Field observations of individuals of Cupressus sempervirens (CS) in an arid region showed that they died at the end of the dry season with xylem water potential (Ψx) of only -6.5 MPa, despite CS’s more resistant xylem (Ψ50 ~-10 MPa). Thus, we hypothesized that the observed CS mortality was driven by other (than xylem tension) agents, and that CS has the potential to survive severer droughts. Our goal was to characterize the water potential and hydraulic failure that lead to mortality in CS.
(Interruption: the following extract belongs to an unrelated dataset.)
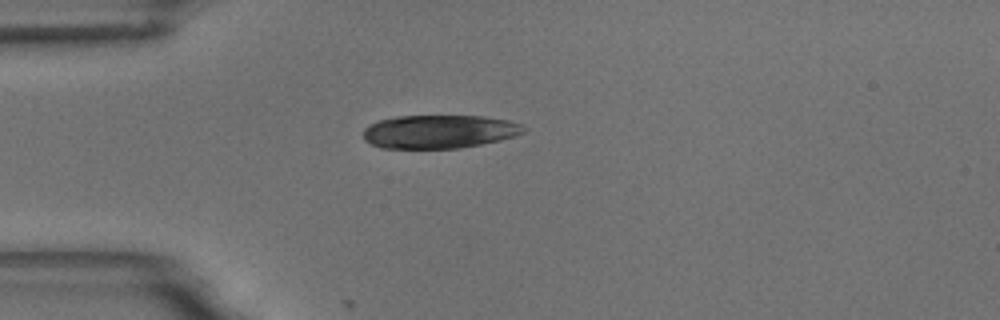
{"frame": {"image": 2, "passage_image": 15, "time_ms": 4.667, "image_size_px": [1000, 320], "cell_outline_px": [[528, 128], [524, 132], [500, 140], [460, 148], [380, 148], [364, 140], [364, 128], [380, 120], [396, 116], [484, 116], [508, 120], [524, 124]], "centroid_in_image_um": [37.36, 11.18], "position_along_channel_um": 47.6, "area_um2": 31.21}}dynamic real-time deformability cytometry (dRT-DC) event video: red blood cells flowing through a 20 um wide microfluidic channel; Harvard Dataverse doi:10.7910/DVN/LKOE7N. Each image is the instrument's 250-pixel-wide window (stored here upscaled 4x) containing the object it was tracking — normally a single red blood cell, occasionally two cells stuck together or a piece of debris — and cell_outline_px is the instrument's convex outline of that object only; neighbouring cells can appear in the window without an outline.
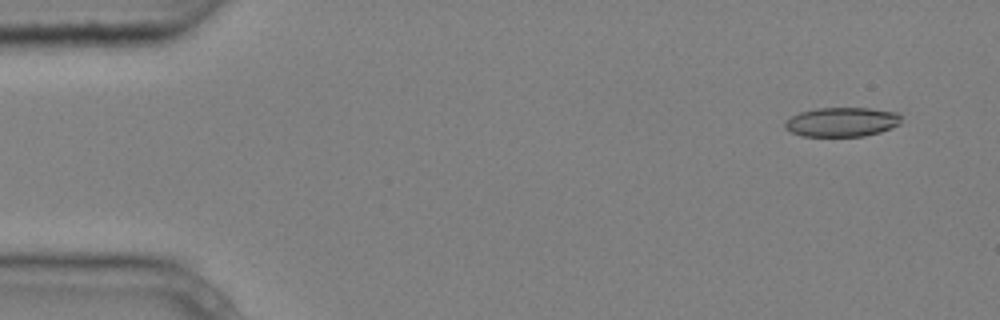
{"species": "common noctule bat (a hibernating species)", "species_latin": "Nyctalus noctula", "temperature_condition": "cold", "stored_images_in_passage": 6, "segment_of_instrument_passage": [1, 2], "camera_frame_rate_fps": 3000, "um_per_image_px": 0.085, "animal": {"sex": "male", "body_mass_g": 20.4}, "frame": {"image": 1, "passage_image": 2, "time_ms": 0.333, "image_size_px": [1000, 320], "cell_outline_px": [[900, 124], [892, 128], [880, 132], [864, 136], [800, 136], [784, 128], [784, 124], [792, 116], [800, 112], [816, 108], [868, 108], [896, 112], [900, 116]], "centroid_in_image_um": [71.56, 10.37], "position_along_channel_um": 13.4, "area_um2": 19.83}}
We performed a terminal drought experiment in a greenhouse with different CS genotypes: K type- based on propagation from a forestry organization seed source; and R type- based on clones from cuttings from a robust tree in a dry area (Yatir forest). Water content, water potential, photosynthesis, membrane leakage, water loss by weight, leaf conductivity, and leaf non-structural carbohydrates (NSC) were measured throughout the experiment.
K type water loss was lower, which was reflected in lower mortality rates on day 18. Mortality of 14/30 and 19/30 individuals was observed following 40 days in R type and K type, respectively. Mortality corresponded with 40% water content and Ψx ~-10 MPa. Following rewatering significant differences were observed in membrane leakage but not in NSC between recovered and dead seedlings.
This work demonstrates that CS’s Ψx can approach its Ψ50 under drought. We also found that a water-saving genotype delayed mortality.